Set down the data that follows, exactly and completely.

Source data
——————————
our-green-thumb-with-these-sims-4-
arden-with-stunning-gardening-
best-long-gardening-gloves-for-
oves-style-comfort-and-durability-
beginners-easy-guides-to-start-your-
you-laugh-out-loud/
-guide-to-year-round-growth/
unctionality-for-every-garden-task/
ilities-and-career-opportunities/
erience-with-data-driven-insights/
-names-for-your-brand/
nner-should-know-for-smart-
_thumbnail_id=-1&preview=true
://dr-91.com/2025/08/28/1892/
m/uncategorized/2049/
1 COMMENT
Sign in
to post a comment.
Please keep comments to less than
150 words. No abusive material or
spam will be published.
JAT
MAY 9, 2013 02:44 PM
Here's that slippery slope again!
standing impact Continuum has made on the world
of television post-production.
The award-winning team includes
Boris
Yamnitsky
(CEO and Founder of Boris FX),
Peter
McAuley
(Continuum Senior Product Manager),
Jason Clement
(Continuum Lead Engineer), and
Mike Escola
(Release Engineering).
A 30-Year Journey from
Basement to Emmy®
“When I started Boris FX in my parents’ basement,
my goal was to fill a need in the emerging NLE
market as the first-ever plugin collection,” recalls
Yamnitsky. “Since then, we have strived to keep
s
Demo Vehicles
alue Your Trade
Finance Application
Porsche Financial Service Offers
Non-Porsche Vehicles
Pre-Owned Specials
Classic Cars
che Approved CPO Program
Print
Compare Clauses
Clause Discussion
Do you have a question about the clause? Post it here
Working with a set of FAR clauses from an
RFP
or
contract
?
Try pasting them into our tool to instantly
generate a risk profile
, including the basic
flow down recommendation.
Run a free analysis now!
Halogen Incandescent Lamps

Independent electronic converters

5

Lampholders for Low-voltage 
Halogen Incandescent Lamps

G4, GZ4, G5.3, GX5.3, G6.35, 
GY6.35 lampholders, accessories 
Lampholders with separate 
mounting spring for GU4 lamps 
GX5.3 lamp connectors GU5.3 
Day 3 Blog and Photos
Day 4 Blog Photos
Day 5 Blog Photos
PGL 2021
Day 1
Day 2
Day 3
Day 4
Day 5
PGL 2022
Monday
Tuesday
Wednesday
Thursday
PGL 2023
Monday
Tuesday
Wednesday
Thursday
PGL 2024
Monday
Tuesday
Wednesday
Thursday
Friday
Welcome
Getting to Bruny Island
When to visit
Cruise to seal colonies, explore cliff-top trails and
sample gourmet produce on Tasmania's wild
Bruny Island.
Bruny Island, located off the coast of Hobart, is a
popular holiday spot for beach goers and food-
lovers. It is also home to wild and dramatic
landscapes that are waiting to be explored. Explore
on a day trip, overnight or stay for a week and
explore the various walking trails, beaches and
——————————
*Answer to the problem:*
our-green-thumb-with-these-sims-4-
arden-with-stunning-gardening-
best-long-gardening-gloves-for-
oves-style-comfort-and-durability-
beginners-easy-guides-to-start-your-
you-laugh-out-loud/
-guide-to-year-round-growth/
unctionality-for-every-garden-task/
ilities-and-career-opportunities/
erience-with-data-driven-insights/
-names-for-your-brand/
nner-should-know-for-smart-
_thumbnail_id=-1&preview=true
://dr-91.com/2025/08/28/1892/
m/uncategorized/2049/
1 COMMENT
Sign in
to post a comment.
Please keep comments to less than
150 words. No abusive material or
spam will be published.
JAT
MAY 9, 2013 02:44 PM
Here's that slippery slope again!
standing impact Continuum has made on the world
of television post-production.
The award-winning team includes
Boris
Yamnitsky
(CEO and Founder of Boris FX),
Peter
McAuley
(Continuum Senior Product Manager),
Jason Clement
(Continuum Lead Engineer), and
Mike Escola
(Release Engineering).
A 30-Year Journey from
Basement to Emmy®
“When I started Boris FX in my parents’ basement,
my goal was to fill a need in the emerging NLE
market as the first-ever plugin collection,” recalls
Yamnitsky. “Since then, we have strived to keep
s
Demo Vehicles
alue Your Trade
Finance Application
Porsche Financial Service Offers
Non-Porsche Vehicles
Pre-Owned Specials
Classic Cars
che Approved CPO Program
Print
Compare Clauses
Clause Discussion
Do you have a question about the clause? Post it here
Working with a set of FAR clauses from an
RFP
or
contract
?
Try pasting them into our tool to instantly
generate a risk profile
, including the basic
flow down recommendation.
Run a free analysis now!
Halogen Incandescent Lamps

Independent electronic converters

5

Lampholders for Low-voltage 
Halogen Incandescent Lamps

G4, GZ4, G5.3, GX5.3, G6.35, 
GY6.35 lampholders, accessories 
Lampholders with separate 
mounting spring for GU4 lamps 
GX5.3 lamp connectors GU5.3 
Day 3 Blog and Photos
Day 4 Blog Photos
Day 5 Blog Photos
PGL 2021
Day 1
Day 2
Day 3
Day 4
Day 5
PGL 2022
Monday
Tuesday
Wednesday
Thursday
PGL 2023
Monday
Tuesday
Wednesday
Thursday
PGL 2024
Monday
Tuesday
Wednesday
Thursday
Friday
Welcome
Getting to Bruny Island
When to visit
Cruise to seal colonies, explore cliff-top trails and
sample gourmet produce on Tasmania's wild
Bruny Island.
Bruny Island, located off the coast of Hobart, is a
popular holiday spot for beach goers and food-
lovers. It is also home to wild and dramatic
landscapes that are waiting to be explored. Explore
on a day trip, overnight or stay for a week and
explore the various walking trails, beaches and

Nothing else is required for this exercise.